Your statement is incorrect. Class A airspace starts at 18,000 feet MSL and requires all aircraft to be operating under IFR. Here are the actual regulatory speed limits from FAR 91.1, 91.117, 91.703 and AIM 4-4-12:
- In the United States — Mach 1
- 10,000 feet msl or above — Unrestricted (but not more than Mach 1)
- Below 10,000 feet msl — 250 kias
- Class B airspace — Unrestricted at or above 10,000 feet msl, 250 kias below 10,000 feet msl
- Beneath Class B or in VFR corridor through Class B — 200 kias
- Procedure turn — 200 kias
- Class C or D airspace (at or below 2,500 feet agl within 4 nm of the primary airport) — 200 kias (unless a higher speed is specifically approved by ATC)
Note that 91.117(d) specifically states that if the aircraft's minimum speed is HIGHER than any of those published limits than the aircraft's minimum safe controllable speed is the limit. There is no regulatory requirement to inform ATC when operating at said speed either. Additionally except for the class C/D restrictions ATC CANNOT assign you a speed faster than the limit - they have no authority to waive a regulation 91.117(a).
Note that the 250 kias below 10,000 feet msl speed restriction does not apply to aircraft operating beyond 12 nm from the coastline (i.e. outside of the ADIZ).

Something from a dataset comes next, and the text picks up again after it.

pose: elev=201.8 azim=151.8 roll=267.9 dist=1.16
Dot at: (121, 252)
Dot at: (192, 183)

Correct if you are a 121, charter operation, 141 flight school etc then FAA approved policies effectively become regulations for those operations. They arent actually regulations but they are enforced with the full weight of regulations and pilots found violating them can be subject to FAA enforcement actions (most likely the company will face a fine though).